After the Chinese regime started to persecute people who practice Falun Gong in 1999, China suddenly rose to be second in the world in the number of organ transplants within just five years. However, China does not have an effective national organ donation system and there was no explanation for the sources of the organs.

 

Independent Canadian investigators concluded mostly Falun Gong practitioners and other prisoners of conscience in labor camps, detention centers and prisons were being used as a live organ bank and killed on demand. However it wasn't a surprise for Prof. Lavee as he already knew about the unethical norms in China since 2005.

 

We asked him why he puts so much effort into this issue.

 

Prof. Lavee: "My personal motivation going into this issue was the fact that I am the son of a father who was a refugee from a Nazi concentration camp, and I told myself that we cannot repeat the same story that went on during the Second World War, during the Holocaust, where the entire world knew about the Holocaust of the Jewish people and did nothing. Here we know about the genocide of people within China, about the crime against humanity that is taking place in China, and I needed to do something about it."

 

Taiwan's citizens continue to travel to Mainland China for organs. Local human rights activists hope that Professor Lavee's visit to the country may bring about a change in Taiwan.

  

 

Shi Chongliang, director of the Bureau of Health of Taiwan told NTD's reporter during the events, "Let's look at what other countries have done' let's follow the worldwide consensus.
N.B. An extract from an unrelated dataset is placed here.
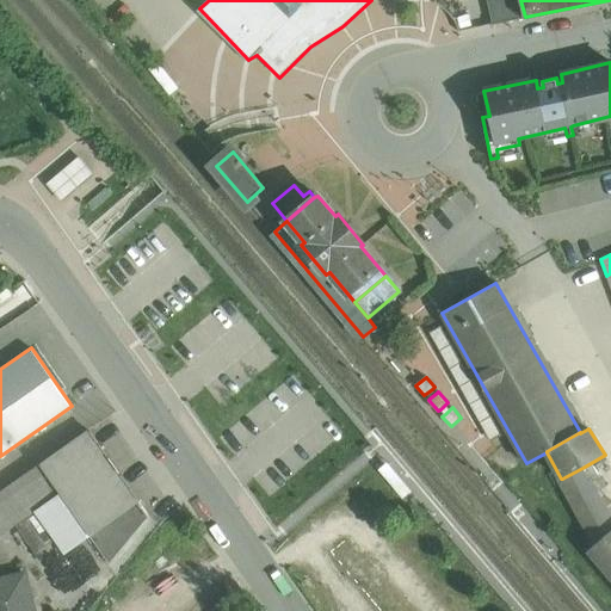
[(139,501),(88,430),(86,431),(86,432),(42,464),(42,463),(39,464),(60,493),(90,536),(139,501)]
We shall revise the legislation in Taiwan."

 

The issue of Chinese transplants is also being debated in Australia. Australian Member of Parliament David Shoebridge is proposing new legislation that would make it a criminal offense to buy trafficked organs. The New South Wales politician says it would only penalize citizens in his state, but he hopes its effects will be global.

 

The Epoch Times reported that in an effort to discourage Malaysians seeking organ transplants overseas, government hospitals this year stopped providing free immune-suppressive drugs to patients returning from organ transplants overseas.

 

What are your next goals?

 

Prof. Lavee: "Well, the goal will be that news will finally come out of China and we will know that this persecution has been stopped, but the milestones towards this goal should be that we know more nations have prevented transplant candidates from going to China. So once the supply of potential candidates from all over the world to China will stop, this will definitely increase the pressure on China to stop the use of those Falun Gong practitioners."